Migrants from emerging economies play a vital role in the labour markets of advanced economies, contributing both low and high-skilled work in exchange for income. In 2024, these contributions translated into an astounding USD 685 billion in remittances, as reported by the World Bank. However, as immigration continues to spark challenges, calls for stricter immigration policies are growing louder. Such measures could disrupt the flow of remittances, affecting not only advanced economies but also the very nations these migrants come from. Rather than viewing immigration and remittances as mere transactions, we should recognise their potential to create a broader system that promotes social inclusion and drives development.
The benefits
Migrant workers from emerging economies help alleviate labour shortages and thus also mitigate wage and inflation pressures in advanced economies. According to the OECD, the surge in cross-border migration has helped advanced economies recover from the sharply increased inflation after the COVID-19 pandemic and the outbreak of the war in Ukraine.
Industries such as construction, hospitality, agriculture and food processing in advanced economies heavily depend on migrant workers, both legal and illegal. Illegal workers alone comprise around 5% of the US workforce and 1.5% of the European workforce. If this workforce were to disappear, these industries would have to raise wages to attract workers, and even then, it could be difficult to fill these vacancies domestically, as some jobs are simply not appealing to non-immigrants. High-skilled immigrants are also in considerable demand in sectors competing for talent, particularly those driving advancements in technology. However, many of these individuals come from well-off families and may have less incentive to send remittances back home.

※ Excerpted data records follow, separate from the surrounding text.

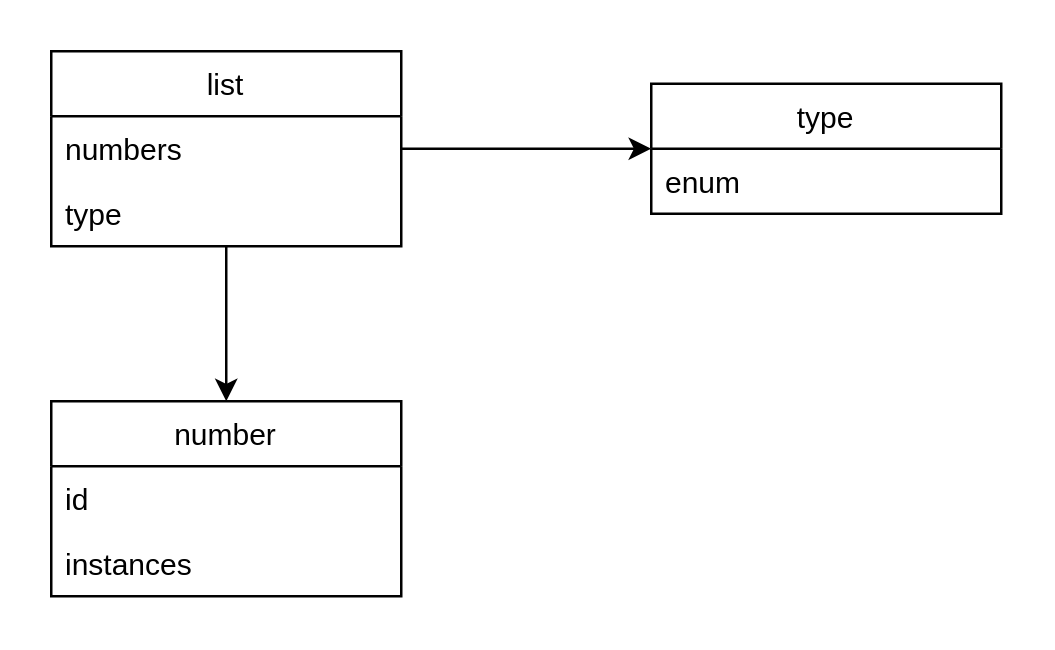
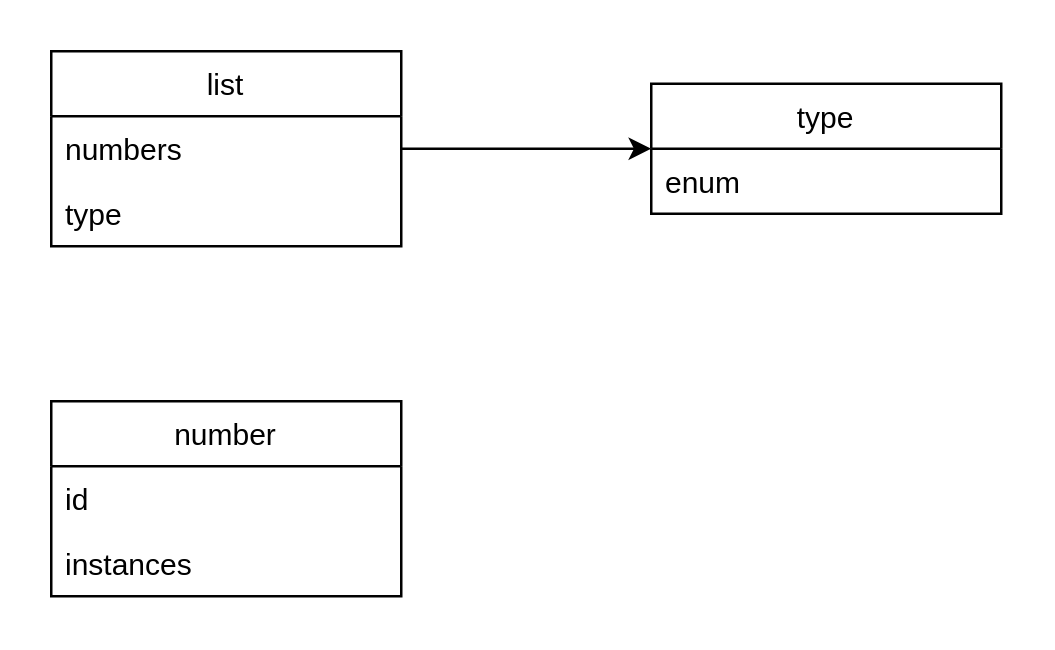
  <mxCell id="0" />
  <mxCell id="1" parent="0" />
  <mxCell id="2" value="number" style="swimlane;fontStyle=0;childLayout=stackLayout;horizontal=1;startSize=26;fillColor=none;horizontalStack=0;resizeParent=1;resizeParentMax=0;resizeLast=0;collapsible=1;marginBottom=0;" vertex="1" parent="1"><mxGeometry x="20" y="160" width="140" height="78" as="geometry" /></mxCell>
  <mxCell id="3" value="id" style="text;strokeColor=none;fillColor=none;align=left;verticalAlign=top;spacingLeft=4;spacingRight=4;overflow=hidden;rotatable=0;points=[[0,0.5],[1,0.5]];portConstraint=eastwest;" vertex="1" parent="2"><mxGeometry y="26" width="140" height="26" as="geometry" /></mxCell>
  <mxCell id="4" value="instances" style="text;strokeColor=none;fillColor=none;align=left;verticalAlign=top;spacingLeft=4;spacingRight=4;overflow=hidden;rotatable=0;points=[[0,0.5],[1,0.5]];portConstraint=eastwest;" vertex="1" parent="2"><mxGeometry y="52" width="140" height="26" as="geometry" /></mxCell>
  <mxCell id="5" value="list" style="swimlane;fontStyle=0;childLayout=stackLayout;horizontal=1;startSize=26;fillColor=none;horizontalStack=0;resizeParent=1;resizeParentMax=0;resizeLast=0;collapsible=1;marginBottom=0;" vertex="1" parent="1"><mxGeometry x="20" y="20" width="140" height="78" as="geometry" /></mxCell>
  <mxCell id="6" value="numbers" style="text;strokeColor=none;fillColor=none;align=left;verticalAlign=top;spacingLeft=4;spacingRight=4;overflow=hidden;rotatable=0;points=[[0,0.5],[1,0.5]];portConstraint=eastwest;" vertex="1" parent="5"><mxGeometry y="26" width="140" height="26" as="geometry" /></mxCell>
  <mxCell id="7" value="type" style="text;strokeColor=none;fillColor=none;align=left;verticalAlign=top;spacingLeft=4;spacingRight=4;overflow=hidden;rotatable=0;points=[[0,0.5],[1,0.5]];portConstraint=eastwest;" vertex="1" parent="5"><mxGeometry y="52" width="140" height="26" as="geometry" /></mxCell>
  <mxCell id="8" value="type" style="swimlane;fontStyle=0;childLayout=stackLayout;horizontal=1;startSize=26;fillColor=none;horizontalStack=0;resizeParent=1;resizeParentMax=0;resizeLast=0;collapsible=1;marginBottom=0;" vertex="1" parent="1"><mxGeometry x="260" y="33" width="140" height="52" as="geometry" /></mxCell>
  <mxCell id="9" value="enum" style="text;strokeColor=none;fillColor=none;align=left;verticalAlign=top;spacingLeft=4;spacingRight=4;overflow=hidden;rotatable=0;points=[[0,0.5],[1,0.5]];portConstraint=eastwest;" vertex="1" parent="8"><mxGeometry y="26" width="140" height="26" as="geometry" /></mxCell>
- <mxCell id="10" value="" style="endArrow=classic;html=1;rounded=0;" edge="1" parent="1" source="5" target="2"><mxGeometry width="50" height="50" relative="1" as="geometry"><mxPoint x="-80" y="520" as="sourcePoint" /><mxPoint x="-30" y="470" as="targetPoint" /></mxGeometry></mxCell>
  <mxCell id="11" value="" style="endArrow=classic;html=1;rounded=0;" edge="1" parent="1" source="5" target="8"><mxGeometry width="50" height="50" relative="1" as="geometry"><mxPoint x="390" y="280" as="sourcePoint" /><mxPoint x="440" y="230" as="targetPoint" /></mxGeometry></mxCell>
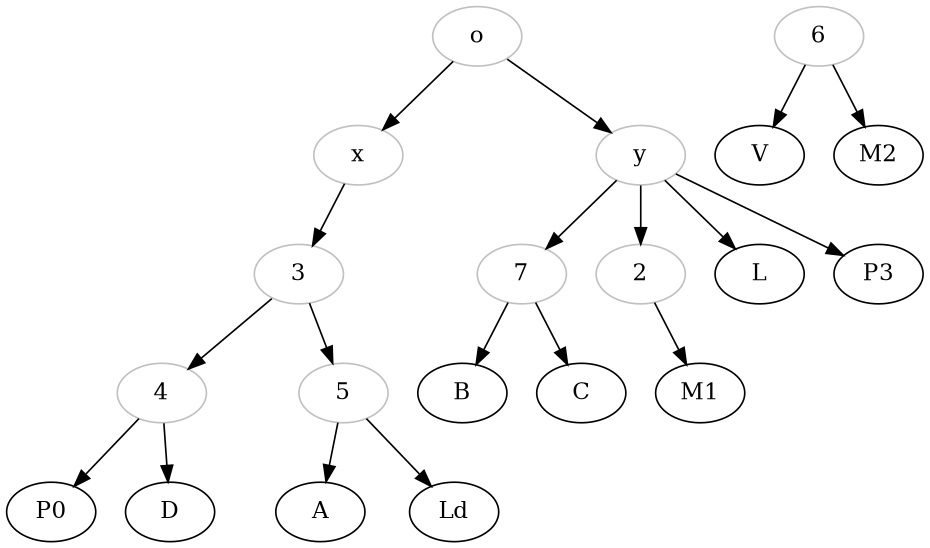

At the same time, remittances have become a lifeline for many emerging economies, financing education, supporting household consumption, and funding residential housing investments and small businesses back home. They have proven to be one of the most stable sources of funding, even during crises like COVID-19. In fact, the amount of remittances exceeds that of concessional financing from governments and foreign direct investment combined. In countries like Nicaragua, Honduras, Tajikistan, and Pakistan, remittances account for 10% to 45% of their GDP. Research indicates that the greater the share of remittances in the GDP of the country of origin, the more substantial the impact on the country’s development.
The challenges
On the flip side, immigration can lead to a brain drain and loss of human capital when migrants do not return home. A further challenge is that when remittances are not channelled through a financial system, they are often used solely for consumption, which has only short-lived benefits. Remittances that contribute to savings and investments have long-term benefits, but these usually come from migrants with a legal status in the country where they are working.
Creating a virtuous cycle between immigration and remittances requires effort. For instance, immigration policies in advanced economies ideally need to align with their labour market demands by making labour shortages more transparent and providing temporary visas not only to high-skilled workers but also to low and middle-skilled workers. Immigrants with a legal status have access to financial services. This increases their potential to open a business in their countries of origin, making it more likely that they return home someday. Simultaneously, the reintegration of returning immigrants into the society of their home countries should be a priority, especially with regard to work prospects, to prevent them from becoming lost between two countries.
Remittances and financial inclusion
Indeed, remittances channeled through financial intermediaries can significantly enhance financial inclusion for a substantial segment of the unbanked population. Efforts are ongoing to channel remittances from legal migrants through the financial system. The expanding digitalisation of remittance flows reduces transaction costs, although these costs remain relatively high, often due to the small size of individual transactions. The impact of remittances is strongest when they are made through a well-developed and robust payment network. Additionally, appropriate products catering to people living abroad, for example allowing remittances to be used as collateral for mortgage loans in the country of origin or loans to finance new businesses, have been expanding.
Triodos Investment Management invests in several financial institutions, for example in Latin America, which use remittances to back microfinance loans and residential mortgages. Financial institutions offering integrated services for remittance customers - such as current accounts, savings, credit and mortgage products - help drive development and social inclusion. By increasing job and income opportunities in emerging economies, this would help alleviate immigration pressures on advanced economies.
Rather than merely halting immigration, we must rethink it in all its aspects. Reconsidering the dual dynamic of immigration and remittances, as well as immigrants’ rights in host countries and the reasonable limits to immigration in these countries, is a good starting point. Unless initiatives like this are part of a broad system aimed at building more prosperous and stable countries where people are happy to live, we can be certain that the inclusive societies we hope to develop will remain elusive.